- _PROVIDED MATERIAL_:
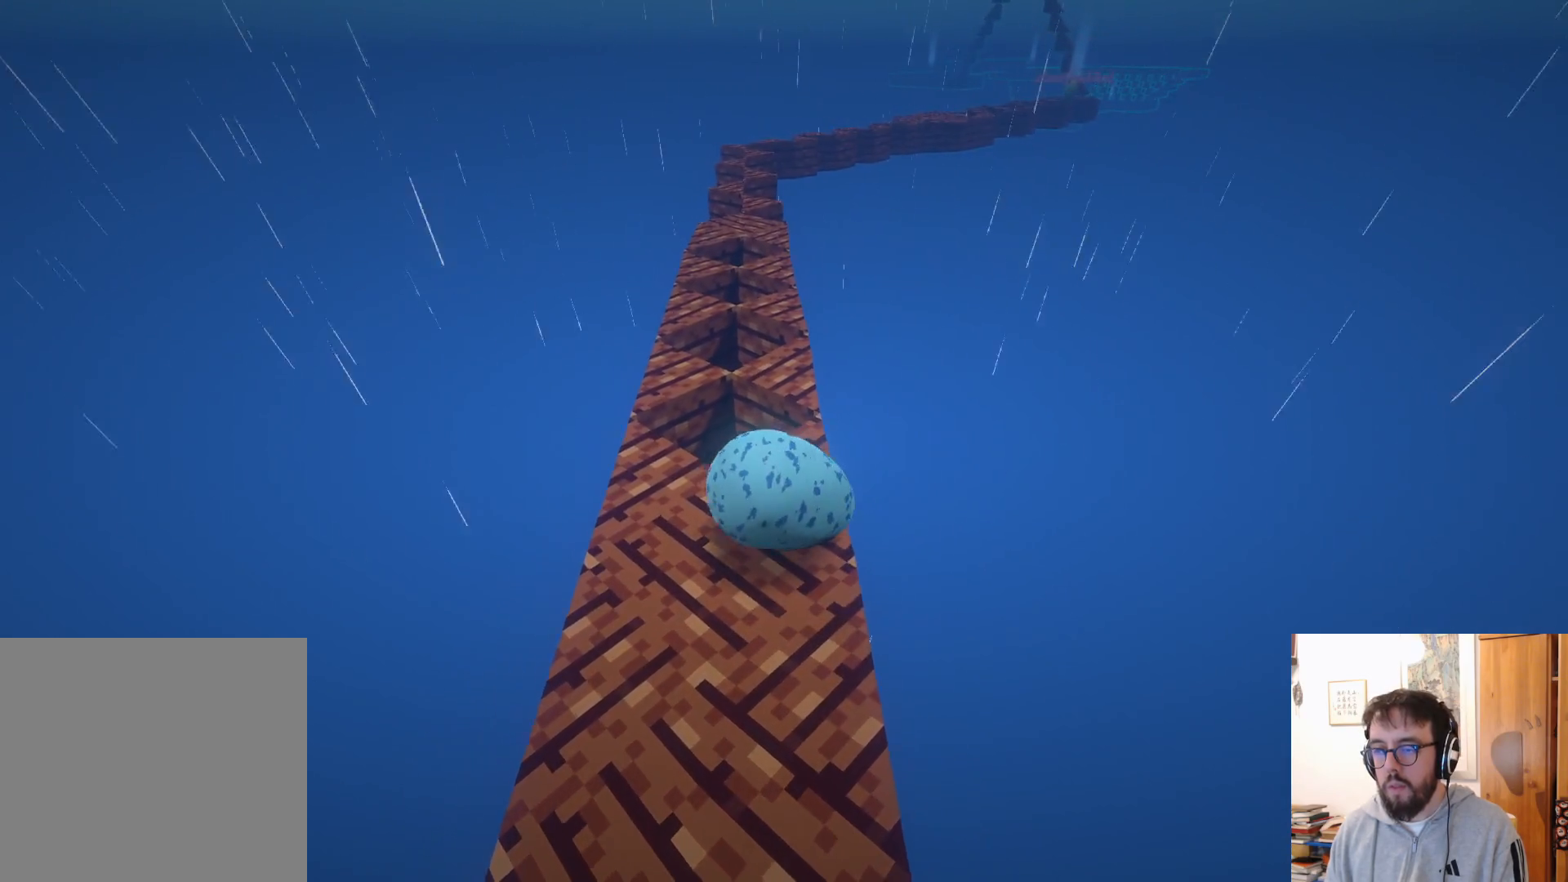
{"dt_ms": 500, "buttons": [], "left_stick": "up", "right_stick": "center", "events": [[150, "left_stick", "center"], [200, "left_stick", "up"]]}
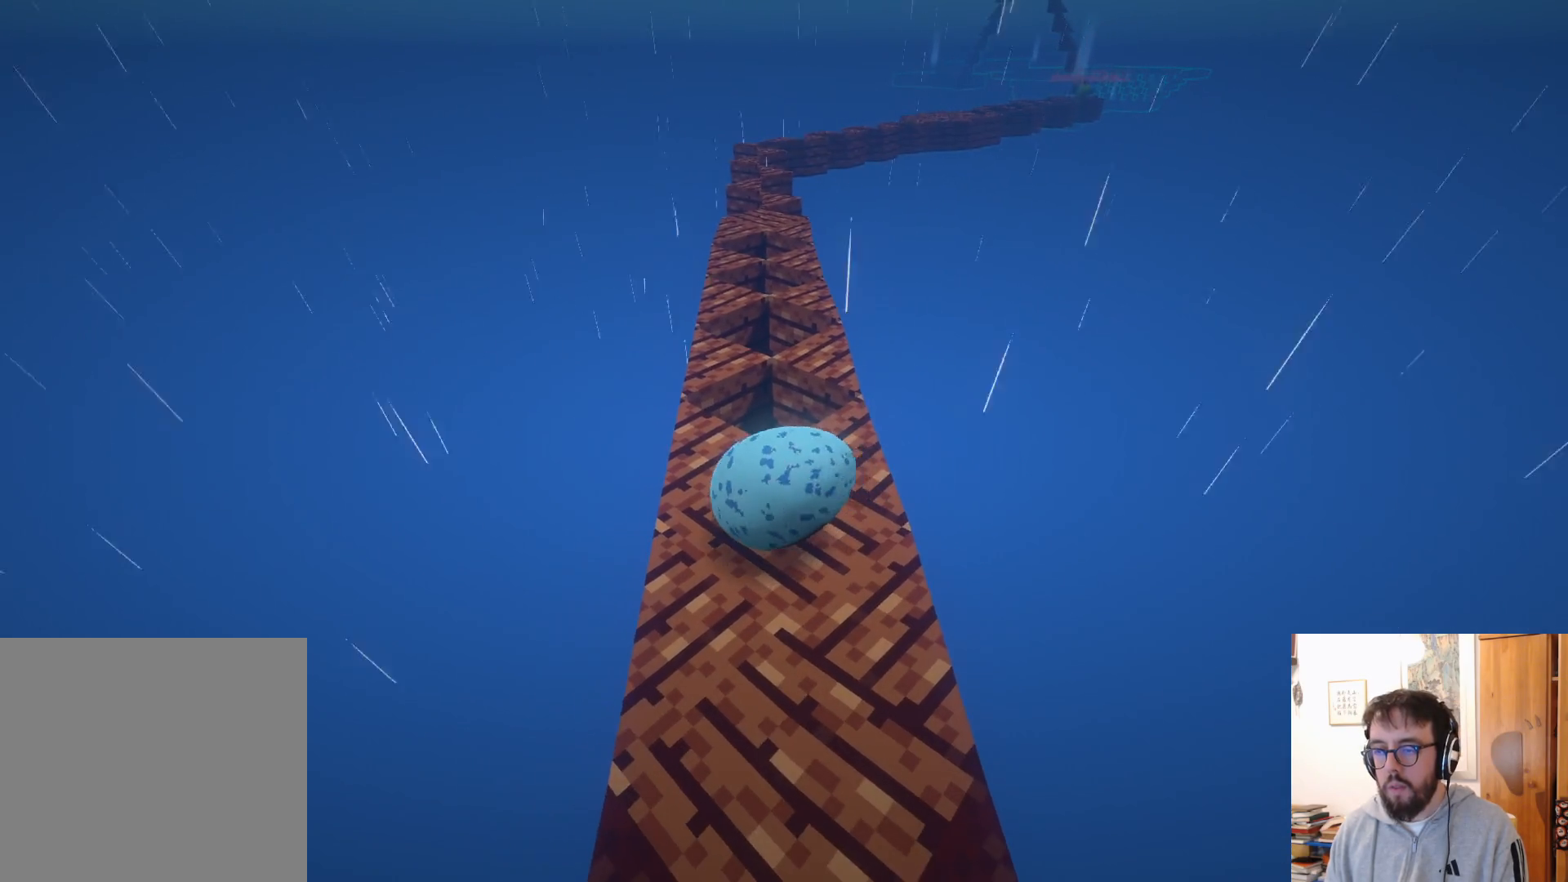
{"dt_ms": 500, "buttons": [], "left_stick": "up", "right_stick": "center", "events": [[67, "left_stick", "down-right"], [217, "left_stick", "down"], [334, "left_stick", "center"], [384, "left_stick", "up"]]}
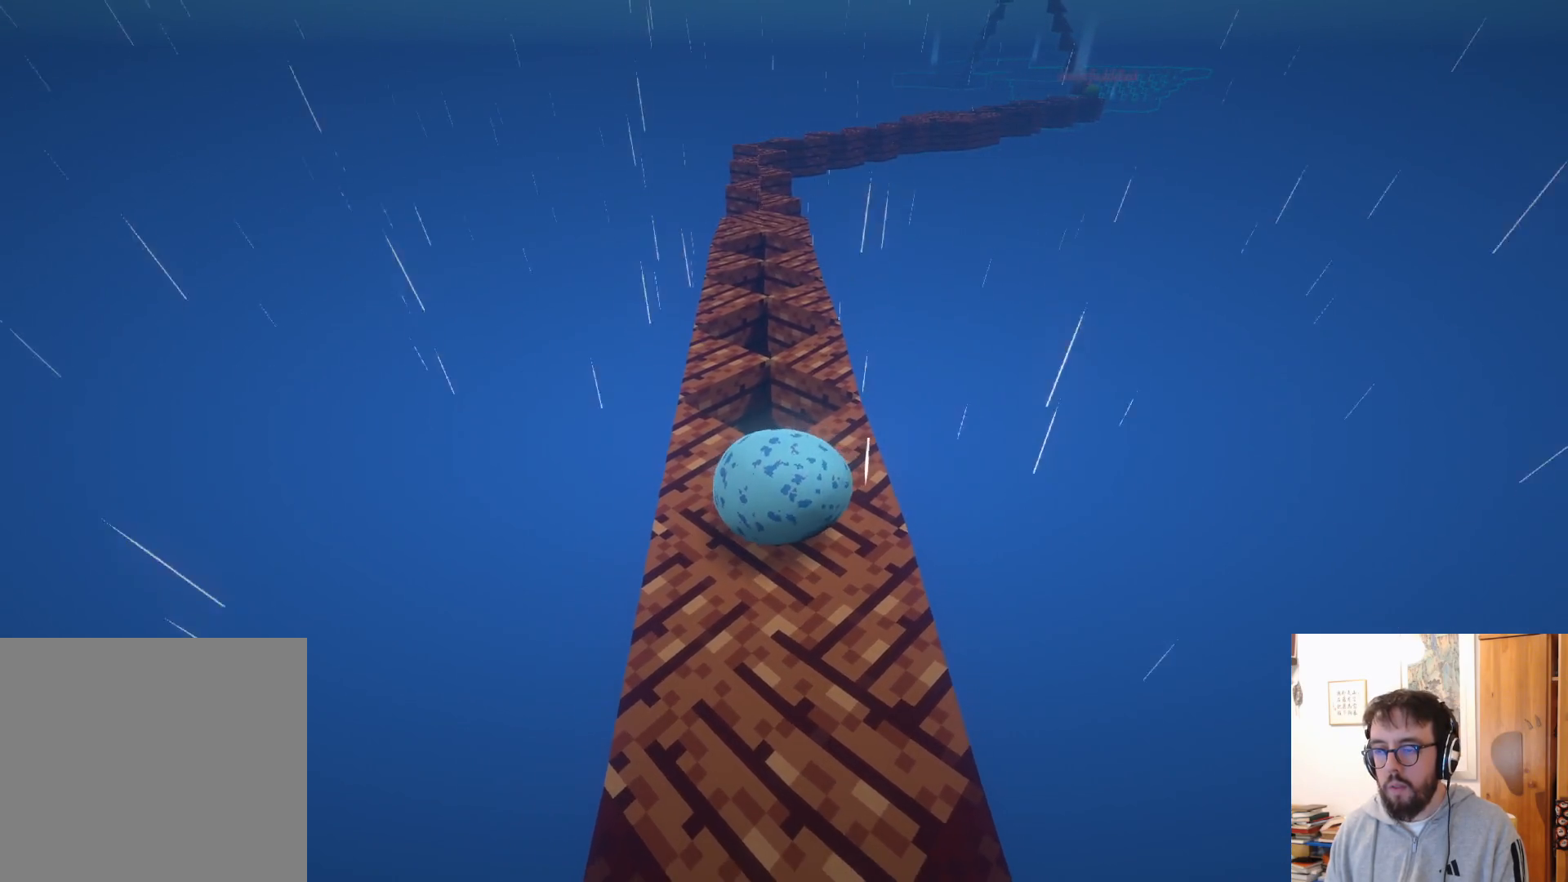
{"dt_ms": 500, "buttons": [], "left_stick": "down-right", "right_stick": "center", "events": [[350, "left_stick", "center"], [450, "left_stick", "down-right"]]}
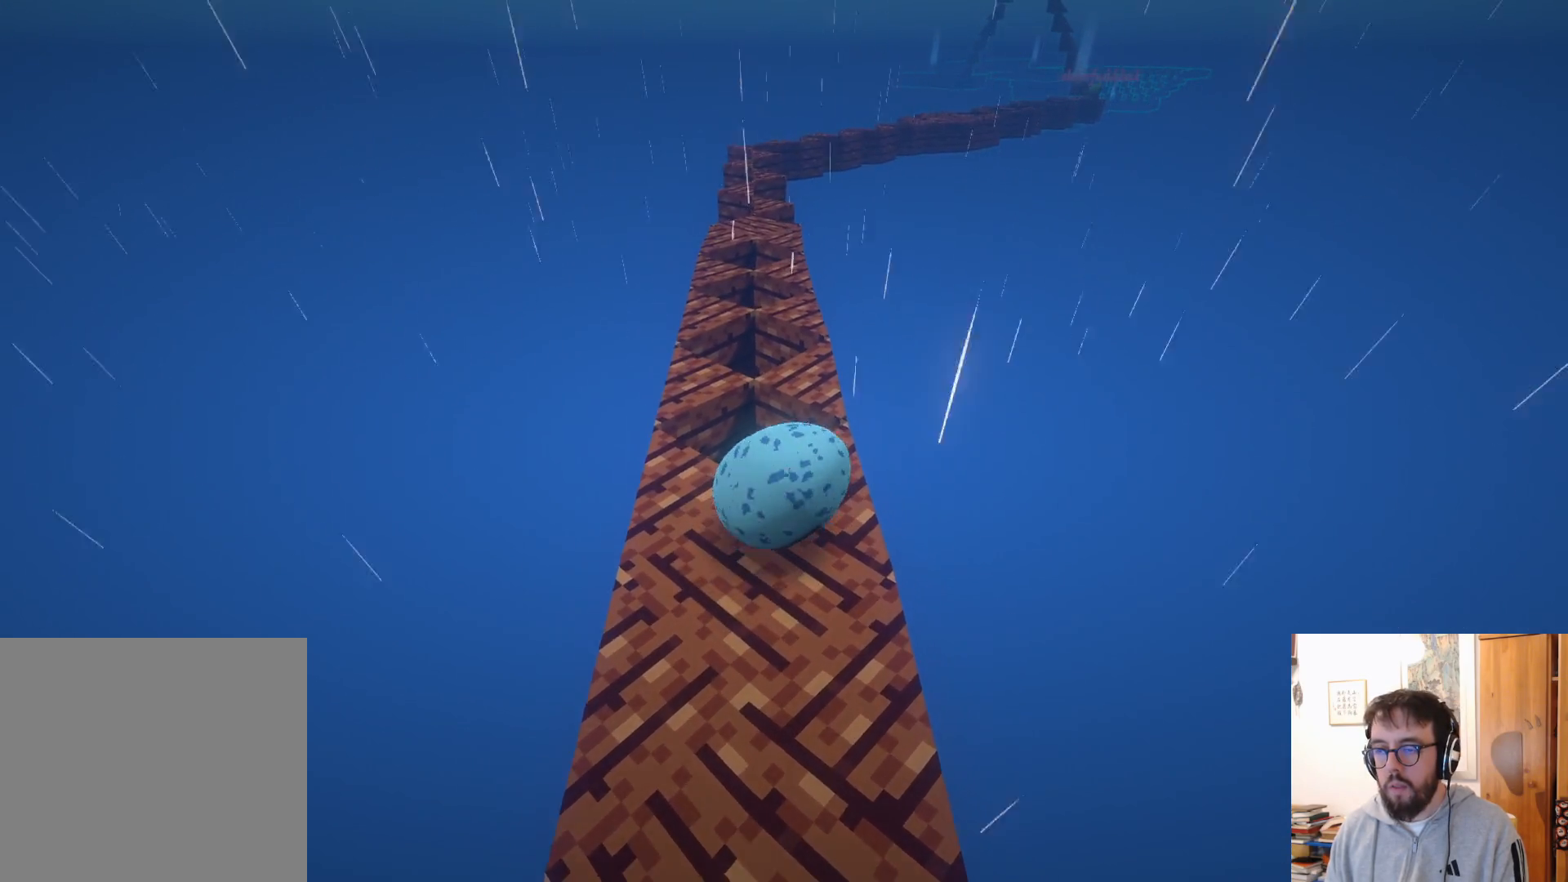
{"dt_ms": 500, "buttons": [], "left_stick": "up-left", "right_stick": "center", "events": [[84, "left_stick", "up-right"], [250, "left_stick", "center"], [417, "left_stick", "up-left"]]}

- _ASSIGNMENT_: Go through the listing above and retype each line exactly, apart from the pictures.

- _SOLUTION TO THIS PROBLEM_:
{"dt_ms": 500, "buttons": [], "left_stick": "up", "right_stick": "center", "events": [[150, "left_stick", "center"], [200, "left_stick", "up"]]}
{"dt_ms": 500, "buttons": [], "left_stick": "up", "right_stick": "center", "events": [[67, "left_stick", "down-right"], [217, "left_stick", "down"], [334, "left_stick", "center"], [384, "left_stick", "up"]]}
{"dt_ms": 500, "buttons": [], "left_stick": "down-right", "right_stick": "center", "events": [[350, "left_stick", "center"], [450, "left_stick", "down-right"]]}
{"dt_ms": 500, "buttons": [], "left_stick": "up-left", "right_stick": "center", "events": [[84, "left_stick", "up-right"], [250, "left_stick", "center"], [417, "left_stick", "up-left"]]}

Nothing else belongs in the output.